Their music played for a while. The two looked at the ground between each other. Rainbow spoke again then. "Where will you draw the line?"
"We'll find out," Trixie said. "Other people might figure it out in advance. Smarter, less rash people than we are. People we wouldn't be with."
"I miss you," Rainbow said. "It was nice. To have someone to think about that way, to have someone to hold like we did. You messed up, but you're here apologising now. You're back. And I want to trust you. I want it back too." Her frame shivered slightly. "I don't trust myself though. I don't think I'm taking it seriously enough yet. I'm not sure I even can. What if I snap?" She looked at Trixie with uncertain eyes. "I don't want to hurt you like you did."
Trixie smiled. "You will. And I'll hurt you too. When it happens, we'll talk it through together, and hold each other. That part is normal, and I think I didn't realise it." She chuckled softly to herself. "For once everyone else was pretending."
"So what? We walk out of here, pretend it's all okay, play along?" Rainbow began to play a different tune on her guitar, without taking notice of it.
"Pretty much." Trixie smirked. "You best do your best out there, I can't be seen with just about anyone."
Rainbow's new song, different as it was, fit together with Trixie's. "What's the point then? What's different?"
"The difference is that now we know." Trixie winked. "The point is that it's what we want. Is there any other point you need?"
Rainbow thought about it, quietly. Then she smiled. "You're an idiot."
"And you're the only person allowed to call me that, but please save it for the times it's particularly bad."
Rainbow became conscious of her guitar playing again, and broke into a solo over Trixie's notes. "What do we tell them, then?"
Trixie shrugged, amused. "We don't tell them anything. It's none of their business." As Rainbow's solo died down back into its own riffing, she broke into one of her own. "We'll just let them figure it out."
Rainbow was smiling still. "It's not supposed to be this easy."
"Do we look like ordinary people?" Trixie smirked. It was different from her usual smirk, and yet the same, and yet not. There was something about it. A certainty, a sense of awareness and perhaps maturity, Rainbow thought. She'd never realised how much she liked that expression on her, or how much she could like it.
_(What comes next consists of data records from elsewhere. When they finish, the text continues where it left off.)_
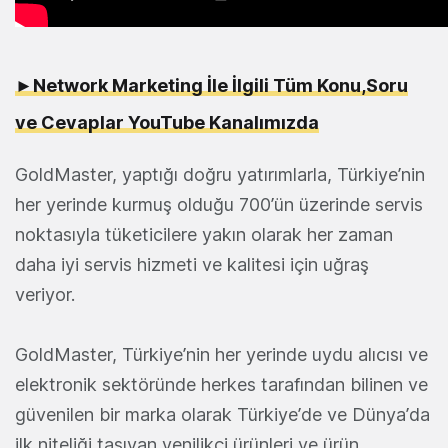
►Network Marketing İle İlgili Tüm Konu,Soru
ve Cevaplar YouTube Kanalımızda
GoldMaster, yaptığı doğru yatırımlarla, Türkiye’nin
her yerinde kurmuş olduğu 700’ün üzerinde servis
noktasıyla tüketicilere yakın olarak her zaman
daha iyi servis hizmeti ve kalitesi için uğraş
veriyor.
GoldMaster, Türkiye’nin her yerinde uydu alıcısı ve
elektronik sektöründe herkes tarafından bilinen ve
güvenilen bir marka olarak Türkiye’de ve Dünya’da
ilk niteliği taşıyan yenilikçi ürünleri ve ürün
"Of course not." She joined in on Trixie's solo. "I'm doing it wrong again." She was smiling, and didn't want to stop, and wasn't sure at all why she wasn't stopping. "I'm going too fast again. Why are you pushing me?"
"Because it's the you I want. The only you you are that's you. I don't see a point in it otherwise. I want to do things right, and that means doing them wrong where they're supposed to."
"That's what we did the first time. Does that mean this was all right from the start?"
"I don't really believe in fate."
"That's not what I was saying."
"You still owe me an explanation for the magic horse land." Trixie began to play a different solo, one to go along with and accompany the one Rainbow had made to go along with and accompany hers. "Let's pretend the past doesn't matter apart from the parts you enjoy looking back on. I think that's how it's supposed to be, anyway. You don't take pictures of the bad days."
"I want to stroke your hair again," Rainbow said. "I want your head in my lap and I want the world outside to stop mattering while the only thing I can hear is your breathing."
"Dinner at my place today?" Trixie asked. "About time I properly introduced you to my mother."
And both guitars slid off into a tuneless array off ill-fitting notes as both girls looked at each other in terrified realisation. Then they both laughed at the sight. And outside the gym's door, Sunset begrudgingly passed Rarity a twenty dollar bill.